Batch Submission of Serial Jobs for Parallel Execution
Large numbers of serial jobs can become incredibly inefficient and troublesome on mixed-mode HPC systems. The SCW Slurm deployment limits the number of running & submitted jobs any single user may have.
However, there are ways to submit multiple jobs:
- Background jobs using shell process control and wait for processes to finish on a single node.
- Combining GNU Parallel and Slurm’s srun command allows us to handle such situations in a more controlled and efficient way than in the past. Using this method, a single job is submitted that requests an allocation of X cores, and the GNU parallel command enables us to utilise all of those cores by launching the serial tasks using the srun command.
- Using Job Arrays for very similar tasks. See here.
Shell process control
Here is an example of submitting 2 processes on a single node:
#!/bin/bash #SBATCH --ntasks=32 #SBATCH --ntasks-per-node=32 #SBATCH -o example.log.%J #SBATCH -e example.err.%J #SBATCH -J example #set the partition, use compute if running in Swansea #SBATCH -p htc #SBATCH --time=1:00:00 #SBATCH --exclusive time my_exec < input1.csv > input1.log.$SLURM_JOBID & time my_exec < input2.csv > input2.log.$SLURM_JOBID & # important to make sure the batch job won't exit before all the # simultaneous runs are completed. wait
The my_exec commands in this case would be multithreaded to use 32 cores between them.
GNU Parallel and Slurm’s srun command
Here is the example, commented, job submission file serial_batch.sh:
#!/bin/bash --login #SBATCH -n 40 #Number of processors in our pool #SBATCH -o output.%J #Job output #SBATCH -t 12:00:00 #Max wall time for entire job #change the partition to compute if running in Swansea #SBATCH -p htc #Use the High Throughput partition which is intended for serial jobs module purge module load hpcw module load parallel # Define srun arguments: srun="srun -n1 -N1 --exclusive" # --exclusive ensures srun uses distinct CPUs for each job step # -N1 -n1 allocates a single core to each task # Define parallel arguments: parallel="parallel -N 1 --delay .2 -j $SLURM_NTASKS --joblog parallel_joblog --resume" # -N 1 is number of arguments to pass to each job # --delay .2 prevents overloading the controlling node on short jobs # -j $SLURM_NTASKS is the number of concurrent tasks parallel runs, so number of CPUs allocated # --joblog name parallel's log file of tasks it has run # --resume parallel can use a joblog and this to continue an interrupted run (job resubmitted) # Run the tasks: $parallel "$srun ./runtask arg1:{1}" ::: {1..64} # in this case, we are running a script named runtask, and passing it a single argument # {1} is the first argument # parallel uses ::: to separate options. Here {1..64} is a shell expansion defining the values for # the first argument, but could be any shell command # # so parallel will run the runtask script for the numbers 1 through 64, with a max of 40 running # at any one time # # as an example, the first job will be run like this: # srun -N1 -n1 --exclusive ./runtask arg1:1
So, in the above we are requesting an allocation from Slurm of 12 processors, but we have 32 tasks to run. Parallel will execute the jobs as soon as space on our allocation becomes available (i.e. tasks finish). As this does not have the overhead of setting up a new full job, it is more efficient.

◆ RECORDS PROVIDED
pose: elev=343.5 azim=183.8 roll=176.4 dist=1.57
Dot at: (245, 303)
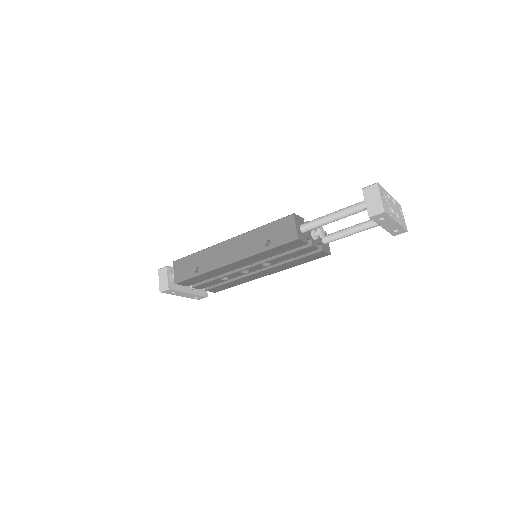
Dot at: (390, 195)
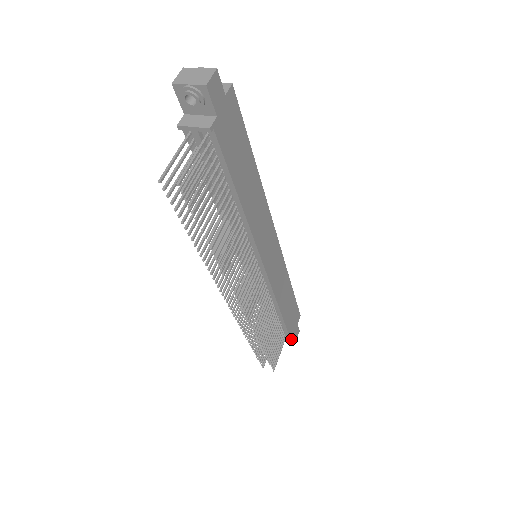
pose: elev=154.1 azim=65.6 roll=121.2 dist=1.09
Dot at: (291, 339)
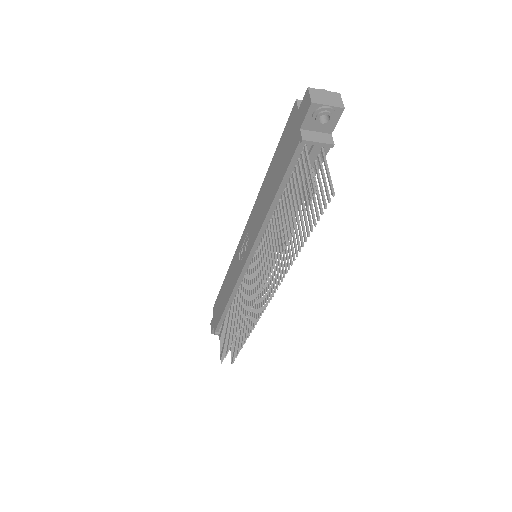
Dot at: occluded
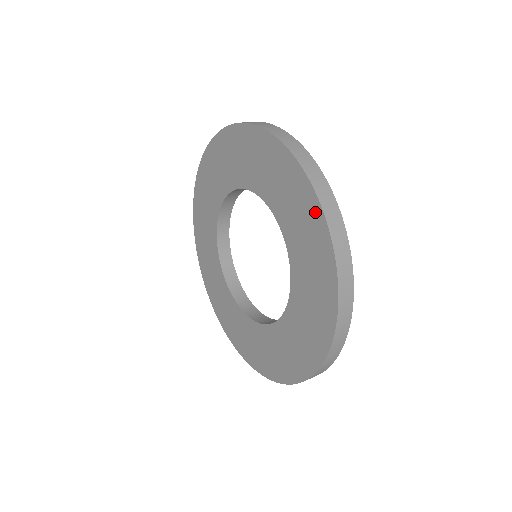
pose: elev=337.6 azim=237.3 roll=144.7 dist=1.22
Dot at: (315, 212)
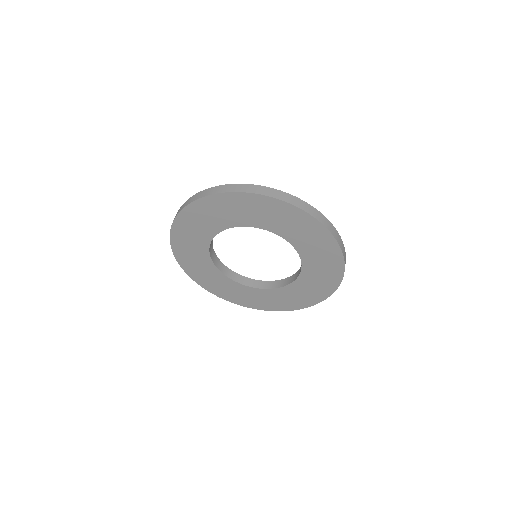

◆ DIRECTIVE A
Return the passage of the job submission guide from "Batch Submission of" up to and including "the srun command.".
◆ DIRECTIVE B
According to the job submission guide, what does the --delay .2 option given to parallel prevent?
Answer from the job submission guide alone.

◆ SOLUTION A
Batch Submission of Serial Jobs for Parallel Execution
Large numbers of serial jobs can become incredibly inefficient and troublesome on mixed-mode HPC systems. The SCW Slurm deployment limits the number of running & submitted jobs any single user may have.
However, there are ways to submit multiple jobs:
- Background jobs using shell process control and wait for processes to finish on a single node.
- Combining GNU Parallel and Slurm’s srun command allows us to handle such situations in a more controlled and efficient way than in the past. Using this method, a single job is submitted that requests an allocation of X cores, and the GNU parallel command enables us to utilise all of those cores by launching the serial tasks using the srun command.

◆ SOLUTION B
It prevents overloading the controlling node on short jobs.